Récemment j’ai décidé de me lancer dans l’entrepreneuriat… après 4 ans d’intenses réflexions, de sondages à tout va, de recueils de conseils avisés par-ci et par-là. Vous me direz, « oui mais c’est normal, on ne devient pas indépendante comme ça ! ». Sauf que les raisons pour lesquelles j’ai mis autant de temps à me lancer ne s’apparentent certainement pas aux raisons de la plus grande majorité des jeunes entrepreneurs. 

Je dois admettre que quand on est une « Working-Mom », ce n’est pas si simple. Le fait est que peu importe la place qu’on a ou qu’on a eu en tant que salariée, le moment venu de se lancer, on va cruellement manquer de confiance…en ses compétences. Eh oui ! Vous avez bien lu !  

Mon expérience de professionnelle RH m’a souvent amenée à des discussions où je devais challenger des collaboratrices en manque de motivation sur leurs besoins et les réponses étaient souvent « Que vais-je pouvoir faire d’autre si je pars ? ». Confrontée à ce genre de situations, je fais irrémédiablement un bilan de compétences avec elles pour leur faire se rendre compte des incroyables ressources personnelles et interpersonnelles qu’elles ont acquises et qu’elles utilisent tous les jours sans même s’en rendre compte.

Ces ressources, aujourd’hui, sont communément appelées « soft skills » et tenez-vous bien elles sont très recherchées par les entreprises mais surtout elles sont capitales le jour où vous décidez que c’est le moment de vous lancer en tant qu’indépendante.

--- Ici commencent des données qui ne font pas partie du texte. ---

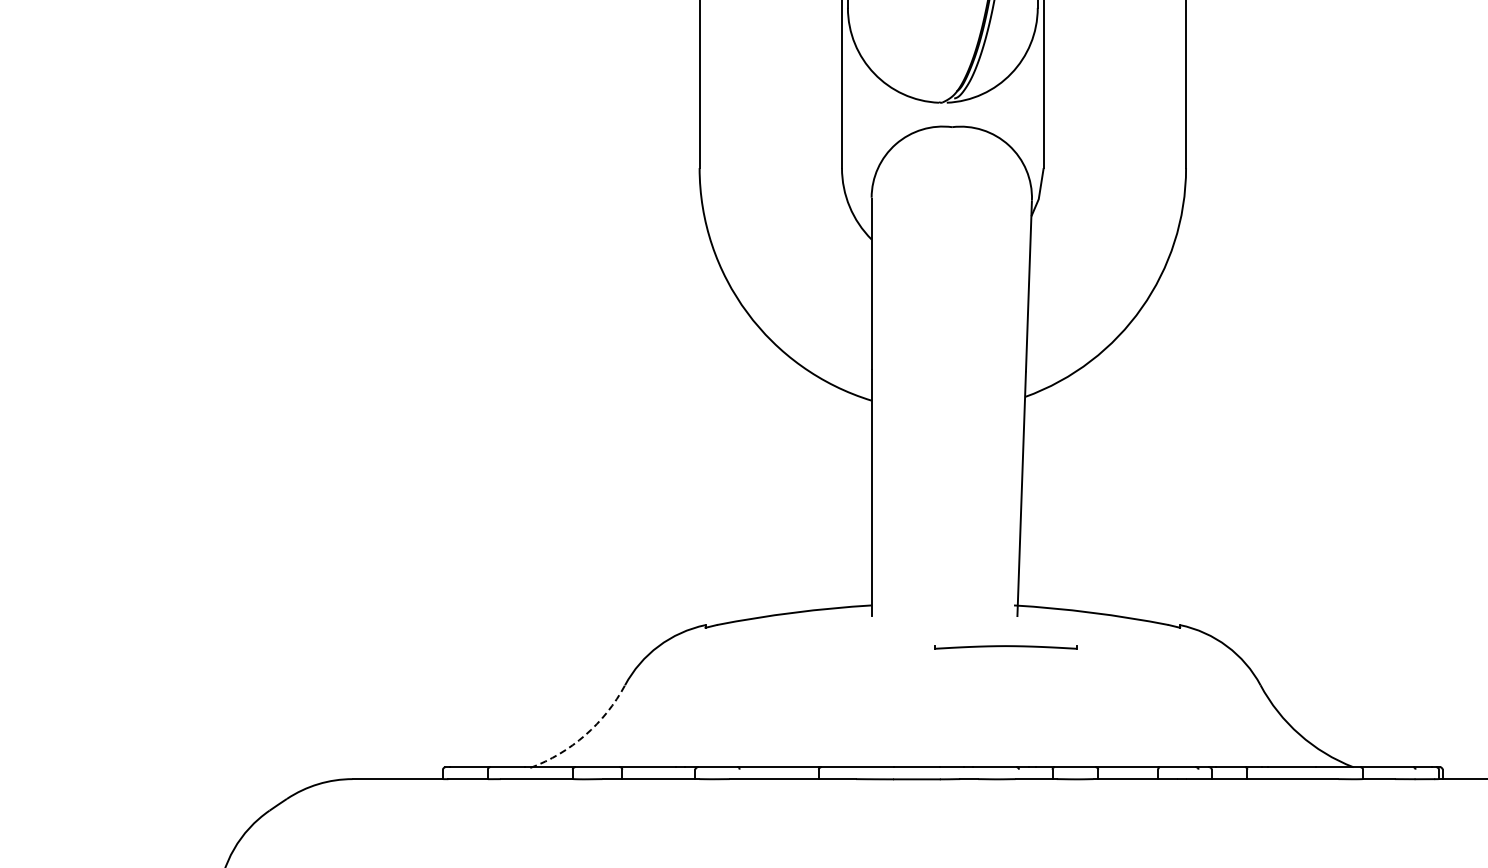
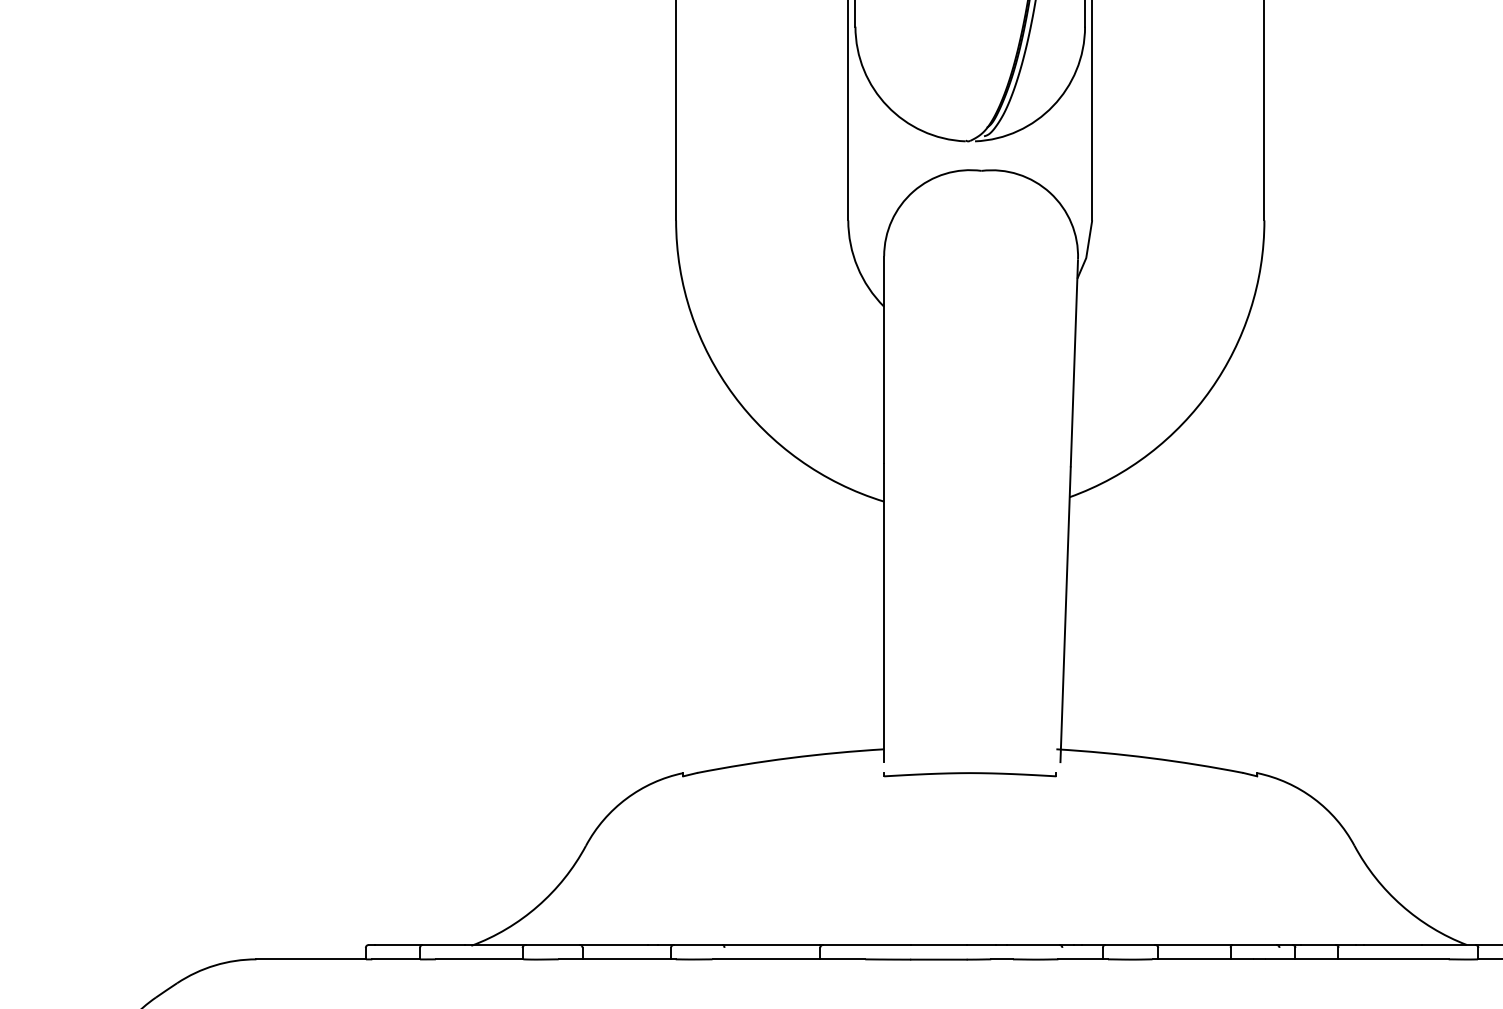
part: (1005, 647) -> (969, 774), moved
arc: (585, 735) -> (538, 906), dashed -> solid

« Soft skills », de quoi parlons-nous exactement ? Ce sont les compétences liées au comportement, à la personnalité et aux aptitudes sociales.

En bref, acquérir des « soft skills » reviendrait à optimiser son développement en boostant ses capacités à être agile, adaptable et ouvert à l’apprentissage continu.

Donc on associe ces compétences à l’intelligence émotionnelle. Qu’on se le dise ! Avoir l’expertise pointue et la technicité nécessaires pour créer son entreprise ne suffisent pas ! Un entrepreneur doit avoir acquis une certaine rigueur – j’insiste sur le mot – et une capacité naturelle à, par exemple, communiquer avec aisance en public pour convaincre, organiser des évènements pour être efficace, montrer de l’empathie pour susciter de l’intérêt.